THE photograph of St Saviourgate before the construction of Stonebow House you have published a couple of times recently makes a strong case for its removal.
However, it must be pointed out that the photo was taken from a viewpoint that is certainly not the dominant one for the site, which is, in fact, the reverse.
The removal of Stonebow House would inadvertantly produced enhanced views of even less distinguished buildings, such as the BT exchange, an unattractive car park and a desolate landscape awaiting development.
Furthermore, approaching from Pavement, York residents would get a better view of another of their least favourite buildings, Hilary House.
This is not an argument for the building’s preservation, only that the area around Stonebow be thought about holistically. We must recognise that connecting St Saviourgate to a road that is not part of York’s ancient, historical street pattern would be no easy feat and that simple demolition could produce unexpected and unwelcome results.
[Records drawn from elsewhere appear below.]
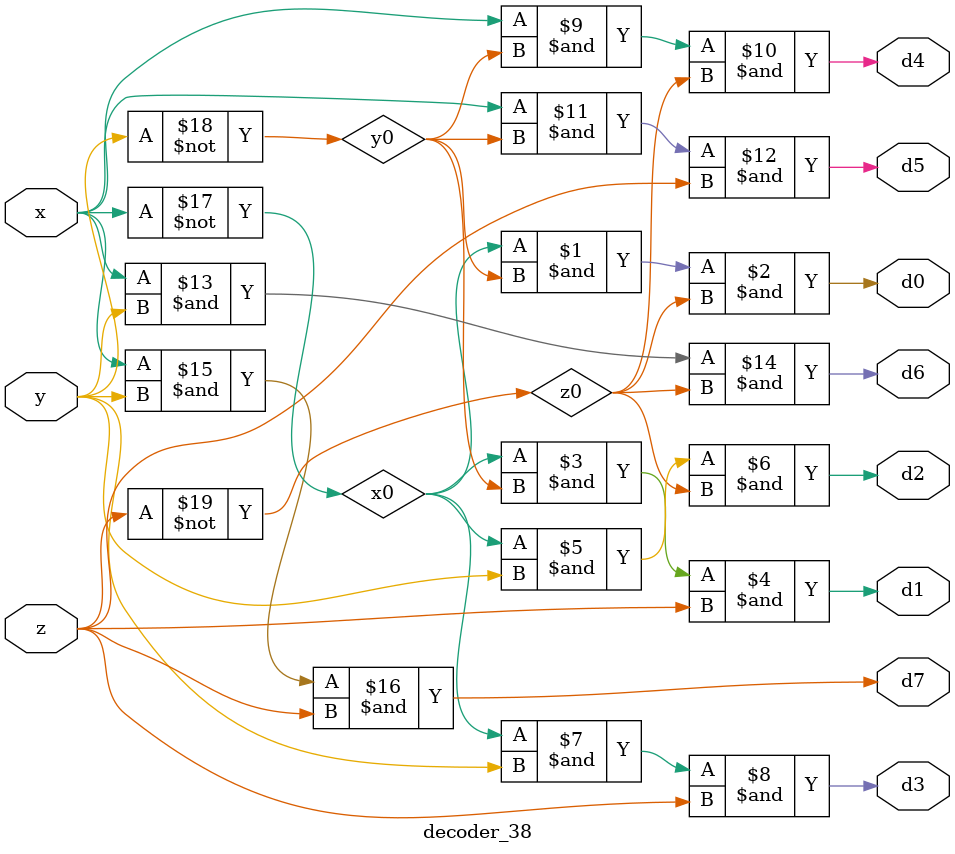
<source format=v>
module decoder_38(d0,d1,d2,d3,d4,d5,d6,d7,x,y,z);
	output d0,d1,d2,d3,d4,d5,d6,d7;
	input x,y,z;
	wire x0,y0,z0;
	not n1(x0,x);
	not n2(y0,y);
	not n3(z0,z);
	
	and a1(d0,x0,y0,z0);
	and a2(d1,x0,y0,z);
	and a3(d2,x0,y,z0);
	and a4(d3,x0,y,z);
	and a5(d4,x,y0,z0);
	and a6(d5,x,y0,z);
	and a7(d6,x,y,z0);
	and a8(d7,x,y,z);
endmodule
	
</source>
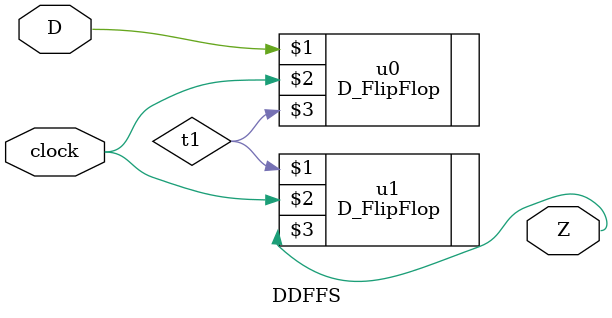
<source format=v>
`timescale 1ns / 1ps


module DDFFS(
    input wire D,
    input wire clock,
    output wire Z
    );
    wire t1;
    D_FlipFlop u0(D,clock,t1);
    D_FlipFlop u1(t1,clock,Z);
endmodule

</source>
Michael White, Anson Drive, York.
• AFTER reading John Williamson’s letter of January 3 about Stonebow House, I agree with him regarding the demolition of this eyesore and also his proposals of open space.
This could be funded by City of York Council with the money demanded from developers, myself included, to create open space on our planning approvals. It seems that this money has been absorbed into the council coffers and not used for its intended purpose. This is the time and the perfect opportunity to reclaim an eyesore that lets York down.
Paul Calpin, Calpin Developments Ltd, York.
• WHERE have all have all the men of vision and integrity gone, the people who made York the city it is now?
People such as Ferdinado Fairfax and his son Thomas, who preserved the city from destruction, in particular the Minster glass after the battle of Marston Moor in 1644.
People such as William Etty, without whose objections the walls heart of the city would be nothing but a page in history.
People such as George Hudson bringing the railways to York in 1839.
Without Seebohm Rowntree and his social reform and his influence in keeping a lot of heavy industries away from the city, we now live in a relatively clean and green city.
The people with the vision to rebuild Shambles just after the Second World War and turn it into the tourist attraction it is today.
Stonebow House, regarded as an eyesore, is as important in the time-line of the city and is as much a statement of the architecture of its time as the Minster is of its time.
And as for clearing the site and grassing it over, the council has neither inclination nor the manpower to maintain the existing green areas in the city.
DM Deamer, Penleys Grove Street, Monkgate, York.